Crypto Borrowing 101

DeFi challenges the norms of traditional lending that banks have enforced for generations. This guide delves into the basics of crypto borrowing and the opportunities it opens for lenders and borrowers alike. By leveraging your crypto assets, you can unlock capital without selling your digital holdings.

In this article, we dive deeper into what crypto borrowing is, how it is different from traditional borrowing, and where to get started with borrowing on Minterest.

What is crypto borrowing?

Crypto borrowing is a DeFi feature that allows investors to take loans using their crypto assets as collateral. Collateral means using your crypto holdings as a security against your loan. 

By being alternatives to traditional banks, decentralised platforms play the role of intermediaries in connecting borrowers with lenders directly. In crypto borrowing, transactions are governed by smart contracts. With their terms coded in, these self-executing contracts make every transaction transparent with all information recorded and easily verifiable on the blockchain. While such contracts don’t set the rules themselves, they enforce the predefined terms of borrowing and lending automatically.

Borrowers have access to a variety of loan options. Collateralised loans are the most common in the industry and require over-collateralisation to mitigate risk. This structure means you can borrow only a fraction of your collateral’s value. For those who prefer flexibility, crypto lines of credit offer more funds, with interest rates applied only to the amount you use. Another type, uncollateralised loans, depends on creditworthiness and trust, but they are rarely offered in crypto due to the high risks involved.

Benefits of crypto borrowing

Crypto borrowing offers numerous benefits and provides an efficient way to manage your finances. Here are the key advantages as opposed to TradFi loans:

  • Access to liquidity: Borrowers can get cash by taking out a loan against their crypto. It allows them to keep their assets and any potential future increase in their value.
  • Investment leverage: By using crypto as collateral, investors can access funds to diversify or increase their investment portfolio.
  • Hedge against volatility: Crypto borrowing can help reduce the risks that come with market value changes.
  • Efficiency and accessibility: The process avoids the credit checks and paperwork of traditional banking and offers a faster borrowing experience.
  • Competitive rates: The interest rates for crypto borrowing are often more profitable compared to traditional banks.

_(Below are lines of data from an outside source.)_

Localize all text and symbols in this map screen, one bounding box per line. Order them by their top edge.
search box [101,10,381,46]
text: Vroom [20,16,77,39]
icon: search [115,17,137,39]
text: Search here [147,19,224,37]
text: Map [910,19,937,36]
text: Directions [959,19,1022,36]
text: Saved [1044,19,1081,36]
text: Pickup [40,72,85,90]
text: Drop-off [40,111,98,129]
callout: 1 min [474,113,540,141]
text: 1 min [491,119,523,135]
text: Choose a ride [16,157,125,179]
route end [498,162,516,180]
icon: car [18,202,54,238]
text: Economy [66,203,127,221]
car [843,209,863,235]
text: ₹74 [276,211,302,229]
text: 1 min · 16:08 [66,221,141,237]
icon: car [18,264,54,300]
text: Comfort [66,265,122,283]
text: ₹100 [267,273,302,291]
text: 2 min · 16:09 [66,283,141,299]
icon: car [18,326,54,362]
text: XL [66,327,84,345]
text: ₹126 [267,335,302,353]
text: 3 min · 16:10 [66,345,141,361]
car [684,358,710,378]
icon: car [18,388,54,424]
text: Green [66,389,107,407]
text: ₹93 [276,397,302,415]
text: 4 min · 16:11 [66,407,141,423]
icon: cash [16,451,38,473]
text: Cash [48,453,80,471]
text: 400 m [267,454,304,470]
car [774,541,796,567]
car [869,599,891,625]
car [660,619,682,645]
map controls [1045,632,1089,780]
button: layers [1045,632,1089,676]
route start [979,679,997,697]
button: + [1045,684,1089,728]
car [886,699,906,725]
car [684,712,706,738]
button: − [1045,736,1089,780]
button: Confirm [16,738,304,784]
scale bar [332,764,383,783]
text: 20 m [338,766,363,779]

Crypto borrowing on Minterest

Minterest is the first decentralised lending protocol that returns 100% of fees to its users. As opposed to lending protocols like Aave, Compound, and others, the protocol design is deflationary and benefits both lenders and borrowers. It’s engineered to attract and reward long-term liquidity providers and holders. The platform gives back the value it earns to users and those holding $MINTY tokens.

Borrowing

Borrowing on Minterest is flexible. The amount that can be borrowed depends on the value of assets you have supplied as collateral and the available liquidity in the protocol. If there isn’t enough liquidity or if your health factor drops below its threshold, you won’t be able to borrow. You can check the liquidity and borrowing parameters for each market on the market details page of the app.

Interest rates and $MINTY rewards

On Minterest, the interest rate for borrowing is dynamic and it adjusts based on the demand for the asset you want to borrow. You can always see the current rate right on your dashboard.

When you borrow on Minterest, you’ll be paying interest on what you borrow, but you’ll also be earning $MINTY rewards based on how much you’ve borrowed. Both the interest rates and $MINTY rewards change often, and you can find all the latest details, like APR and any rate changes, on the market details page in the app

How to avoid liquidation

Keeping a good health factor well above “1” is key to avoid liquidation on Minterest. If it drops below “1” into the red zone, the protocol will use some of your collateral to pay off your loan. To prevent this, you can do two things: pay back a portion of your loan early, which is usually a preferable choice, or supply more collateral to improve your health factor. 

Minterest offers a variety of tools and features to help you keep track of your loan, lower the chance of your collateral being used, and ensure your borrowing experience is safe and stable.

How to get started

Getting started with Minterest borrowing is easy. To borrow an asset on Minterest, follow these steps:

  • 1. Begin by supplying an asset to the platform, which will be used as collateral for your loan.
  • 2. After supplying your asset, go to either the “Markets” or “Dashboard” page on Minterest.
  • 3. Enable collateral for all token markets you want to borrow against.

  • 4. Choose the “Borrow” button for the specific asset you wish to borrow.
  • 5. Decide on the amount you want to borrow.

  • 6. Finalise your borrowing decision by confirming the transaction.

  • 7. Interest payments will automatically commence once your borrow is registered, based on that asset’s current borrowing interest rate.

Conclusion

Crypto borrowing on Minterest opens a new chapter in DeFi. Minterest unlocks the highest sustainable yields and best borrowing terms as the only DeFi lending protocol returning 100% of fees to its users.